= Beginning of Section =

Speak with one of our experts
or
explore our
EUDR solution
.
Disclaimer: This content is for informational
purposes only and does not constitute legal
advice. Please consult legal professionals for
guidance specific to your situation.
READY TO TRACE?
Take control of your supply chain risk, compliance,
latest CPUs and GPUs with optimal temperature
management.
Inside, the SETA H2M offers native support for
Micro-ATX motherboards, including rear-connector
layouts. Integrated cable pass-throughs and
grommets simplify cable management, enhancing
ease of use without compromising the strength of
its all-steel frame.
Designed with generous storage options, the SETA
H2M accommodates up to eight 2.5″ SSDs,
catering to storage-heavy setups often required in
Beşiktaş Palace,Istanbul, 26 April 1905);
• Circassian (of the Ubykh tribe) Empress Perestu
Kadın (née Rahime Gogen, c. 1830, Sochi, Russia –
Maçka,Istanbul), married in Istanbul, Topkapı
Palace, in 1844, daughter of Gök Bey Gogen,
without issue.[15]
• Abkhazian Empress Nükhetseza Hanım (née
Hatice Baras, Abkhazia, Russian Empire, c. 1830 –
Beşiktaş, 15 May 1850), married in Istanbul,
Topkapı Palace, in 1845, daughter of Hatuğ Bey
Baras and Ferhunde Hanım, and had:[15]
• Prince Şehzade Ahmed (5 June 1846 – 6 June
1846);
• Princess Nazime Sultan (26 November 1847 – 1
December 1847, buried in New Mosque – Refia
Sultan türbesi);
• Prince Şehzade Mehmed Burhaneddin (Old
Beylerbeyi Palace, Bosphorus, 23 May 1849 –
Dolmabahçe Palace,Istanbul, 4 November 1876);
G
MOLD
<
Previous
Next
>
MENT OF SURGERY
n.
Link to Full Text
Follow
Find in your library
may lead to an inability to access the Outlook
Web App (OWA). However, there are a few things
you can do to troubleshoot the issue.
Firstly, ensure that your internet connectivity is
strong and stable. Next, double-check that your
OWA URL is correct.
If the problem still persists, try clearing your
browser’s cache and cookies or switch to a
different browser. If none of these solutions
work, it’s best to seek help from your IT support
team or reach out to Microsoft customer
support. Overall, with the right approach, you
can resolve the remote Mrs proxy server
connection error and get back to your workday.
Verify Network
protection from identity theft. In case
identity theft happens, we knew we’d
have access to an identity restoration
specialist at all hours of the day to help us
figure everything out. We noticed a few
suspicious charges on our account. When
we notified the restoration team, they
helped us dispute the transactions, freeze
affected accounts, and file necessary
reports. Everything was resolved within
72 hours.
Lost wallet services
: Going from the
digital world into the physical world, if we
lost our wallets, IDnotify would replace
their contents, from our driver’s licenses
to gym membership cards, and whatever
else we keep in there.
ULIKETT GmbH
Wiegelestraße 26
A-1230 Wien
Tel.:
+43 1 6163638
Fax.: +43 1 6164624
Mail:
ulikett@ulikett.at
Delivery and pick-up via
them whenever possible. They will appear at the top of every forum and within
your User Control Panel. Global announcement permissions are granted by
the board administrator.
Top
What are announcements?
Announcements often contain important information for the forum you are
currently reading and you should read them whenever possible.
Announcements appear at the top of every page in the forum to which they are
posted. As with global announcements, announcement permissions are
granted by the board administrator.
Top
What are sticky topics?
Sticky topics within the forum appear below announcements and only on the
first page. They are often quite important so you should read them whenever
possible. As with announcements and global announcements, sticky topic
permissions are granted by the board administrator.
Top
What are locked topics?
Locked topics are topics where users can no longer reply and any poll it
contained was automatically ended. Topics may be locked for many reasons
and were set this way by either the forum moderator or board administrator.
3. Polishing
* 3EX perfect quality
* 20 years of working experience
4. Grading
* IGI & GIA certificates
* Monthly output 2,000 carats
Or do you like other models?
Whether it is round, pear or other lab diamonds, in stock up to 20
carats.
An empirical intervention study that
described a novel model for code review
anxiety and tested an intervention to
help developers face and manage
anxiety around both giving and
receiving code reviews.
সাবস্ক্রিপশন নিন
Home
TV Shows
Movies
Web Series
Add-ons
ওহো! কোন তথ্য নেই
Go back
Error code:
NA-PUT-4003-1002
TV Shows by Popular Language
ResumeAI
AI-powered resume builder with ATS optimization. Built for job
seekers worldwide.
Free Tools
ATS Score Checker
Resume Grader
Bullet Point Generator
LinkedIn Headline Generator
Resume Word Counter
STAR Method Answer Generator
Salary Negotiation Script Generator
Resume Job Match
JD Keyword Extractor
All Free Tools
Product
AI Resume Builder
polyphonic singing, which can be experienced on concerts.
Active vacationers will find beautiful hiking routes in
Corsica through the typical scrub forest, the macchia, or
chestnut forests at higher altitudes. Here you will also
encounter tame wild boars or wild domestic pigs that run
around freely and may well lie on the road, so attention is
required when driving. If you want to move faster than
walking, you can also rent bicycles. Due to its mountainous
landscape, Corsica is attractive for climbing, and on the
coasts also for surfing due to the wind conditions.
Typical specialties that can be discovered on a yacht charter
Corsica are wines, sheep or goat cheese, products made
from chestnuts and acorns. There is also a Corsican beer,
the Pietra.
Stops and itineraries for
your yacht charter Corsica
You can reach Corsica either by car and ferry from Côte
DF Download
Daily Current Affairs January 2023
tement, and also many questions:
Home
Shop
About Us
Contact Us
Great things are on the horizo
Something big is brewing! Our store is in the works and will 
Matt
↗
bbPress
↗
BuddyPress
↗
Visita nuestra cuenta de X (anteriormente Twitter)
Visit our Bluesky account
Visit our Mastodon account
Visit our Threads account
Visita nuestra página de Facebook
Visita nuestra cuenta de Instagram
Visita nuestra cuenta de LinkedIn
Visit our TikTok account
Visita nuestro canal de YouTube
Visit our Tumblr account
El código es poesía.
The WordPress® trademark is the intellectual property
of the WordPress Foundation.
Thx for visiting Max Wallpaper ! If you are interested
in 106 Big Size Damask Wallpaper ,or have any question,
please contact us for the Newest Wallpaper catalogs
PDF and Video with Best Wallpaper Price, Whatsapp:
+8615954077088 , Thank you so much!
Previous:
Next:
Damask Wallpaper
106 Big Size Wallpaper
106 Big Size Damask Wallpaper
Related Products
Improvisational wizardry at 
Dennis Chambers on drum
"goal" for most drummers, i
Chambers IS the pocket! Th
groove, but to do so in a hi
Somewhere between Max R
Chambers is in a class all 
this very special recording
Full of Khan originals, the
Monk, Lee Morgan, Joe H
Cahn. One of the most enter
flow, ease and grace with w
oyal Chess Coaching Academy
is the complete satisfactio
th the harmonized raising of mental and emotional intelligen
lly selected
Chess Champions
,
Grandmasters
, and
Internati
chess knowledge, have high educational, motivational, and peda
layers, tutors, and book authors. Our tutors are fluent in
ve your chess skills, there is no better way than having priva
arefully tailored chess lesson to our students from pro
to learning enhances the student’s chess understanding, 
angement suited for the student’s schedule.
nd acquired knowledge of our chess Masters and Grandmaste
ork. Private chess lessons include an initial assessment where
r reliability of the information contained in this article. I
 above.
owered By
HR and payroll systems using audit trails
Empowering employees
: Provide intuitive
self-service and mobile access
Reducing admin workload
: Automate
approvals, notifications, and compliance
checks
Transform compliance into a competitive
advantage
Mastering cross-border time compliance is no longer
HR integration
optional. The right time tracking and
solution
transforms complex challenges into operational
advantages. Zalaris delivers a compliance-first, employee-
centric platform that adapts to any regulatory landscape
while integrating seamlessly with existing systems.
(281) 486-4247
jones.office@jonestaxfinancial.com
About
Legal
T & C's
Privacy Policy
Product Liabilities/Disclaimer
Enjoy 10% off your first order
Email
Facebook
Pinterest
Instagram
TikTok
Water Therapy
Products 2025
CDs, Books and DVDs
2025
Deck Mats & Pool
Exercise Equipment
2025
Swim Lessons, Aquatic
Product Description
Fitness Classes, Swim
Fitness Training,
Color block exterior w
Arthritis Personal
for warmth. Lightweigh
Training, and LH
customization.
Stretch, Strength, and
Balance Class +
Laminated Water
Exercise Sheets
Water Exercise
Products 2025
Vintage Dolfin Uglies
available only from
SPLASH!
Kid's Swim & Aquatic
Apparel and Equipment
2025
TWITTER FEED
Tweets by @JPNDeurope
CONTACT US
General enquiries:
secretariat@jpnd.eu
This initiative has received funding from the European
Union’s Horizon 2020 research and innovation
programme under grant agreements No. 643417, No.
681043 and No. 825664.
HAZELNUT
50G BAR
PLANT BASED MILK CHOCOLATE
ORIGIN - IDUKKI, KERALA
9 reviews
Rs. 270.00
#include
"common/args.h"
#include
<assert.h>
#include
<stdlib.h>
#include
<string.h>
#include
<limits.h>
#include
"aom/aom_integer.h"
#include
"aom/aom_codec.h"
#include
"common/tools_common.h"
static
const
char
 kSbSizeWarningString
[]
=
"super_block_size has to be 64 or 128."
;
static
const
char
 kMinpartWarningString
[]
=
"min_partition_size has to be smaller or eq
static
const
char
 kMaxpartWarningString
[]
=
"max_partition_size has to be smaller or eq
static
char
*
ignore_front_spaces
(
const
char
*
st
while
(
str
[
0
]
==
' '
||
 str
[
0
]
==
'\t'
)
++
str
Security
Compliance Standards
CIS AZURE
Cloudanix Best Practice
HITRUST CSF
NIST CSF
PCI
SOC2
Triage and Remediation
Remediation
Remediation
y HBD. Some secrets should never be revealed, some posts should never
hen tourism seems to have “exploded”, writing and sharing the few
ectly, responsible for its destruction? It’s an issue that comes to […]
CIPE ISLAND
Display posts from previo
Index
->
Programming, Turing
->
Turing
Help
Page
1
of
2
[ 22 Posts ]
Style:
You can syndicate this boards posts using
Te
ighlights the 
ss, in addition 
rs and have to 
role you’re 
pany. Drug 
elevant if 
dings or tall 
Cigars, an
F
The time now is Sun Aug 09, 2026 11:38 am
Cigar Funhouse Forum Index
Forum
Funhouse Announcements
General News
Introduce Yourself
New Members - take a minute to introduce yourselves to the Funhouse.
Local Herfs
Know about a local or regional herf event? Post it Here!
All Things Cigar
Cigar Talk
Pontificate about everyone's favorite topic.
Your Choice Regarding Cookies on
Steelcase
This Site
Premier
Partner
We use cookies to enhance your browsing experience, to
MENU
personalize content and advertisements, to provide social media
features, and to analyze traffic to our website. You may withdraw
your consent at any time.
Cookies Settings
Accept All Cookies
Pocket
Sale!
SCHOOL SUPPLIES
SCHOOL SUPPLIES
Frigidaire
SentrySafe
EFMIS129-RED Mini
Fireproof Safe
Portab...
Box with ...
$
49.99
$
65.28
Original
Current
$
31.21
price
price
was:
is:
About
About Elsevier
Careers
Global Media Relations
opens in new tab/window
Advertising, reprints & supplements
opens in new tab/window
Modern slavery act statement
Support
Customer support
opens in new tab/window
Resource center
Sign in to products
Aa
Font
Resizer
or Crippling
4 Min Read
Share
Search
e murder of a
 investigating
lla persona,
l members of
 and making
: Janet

= End of Section =

*Job item*: Can you rewrite the rows above as a Markdown table with columns No. and Text, starting at the very first line and ending at the line that contains "Beşiktaş Palace,Istanbul, 26 April 1905);"? Put each line's number under No. and leave out any blank lines.

*Task output*:
| No. | Text |
|---|---|
| 1 | Speak with one of our experts |
| 2 | or |
| 3 | explore our |
| 4 | EUDR solution |
| 5 | . |
| 6 | Disclaimer: This content is for informational |
| 7 | purposes only and does not constitute legal |
| 8 | advice. Please consult legal professionals for |
| 9 | guidance specific to your situation. |
| 10 | READY TO TRACE? |
| 11 | Take control of your supply chain risk, compliance, |
| 12 | latest CPUs and GPUs with optimal temperature |
| 13 | management. |
| 14 | Inside, the SETA H2M offers native support for |
| 15 | Micro-ATX motherboards, including rear-connector |
| 16 | layouts. Integrated cable pass-throughs and |
| 17 | grommets simplify cable management, enhancing |
| 18 | ease of use without compromising the strength of |
| 19 | its all-steel frame. |
| 20 | Designed with generous storage options, the SETA |
| 21 | H2M accommodates up to eight 2.5″ SSDs, |
| 22 | catering to storage-heavy setups often required in |
| 23 | Beşiktaş Palace,Istanbul, 26 April 1905); |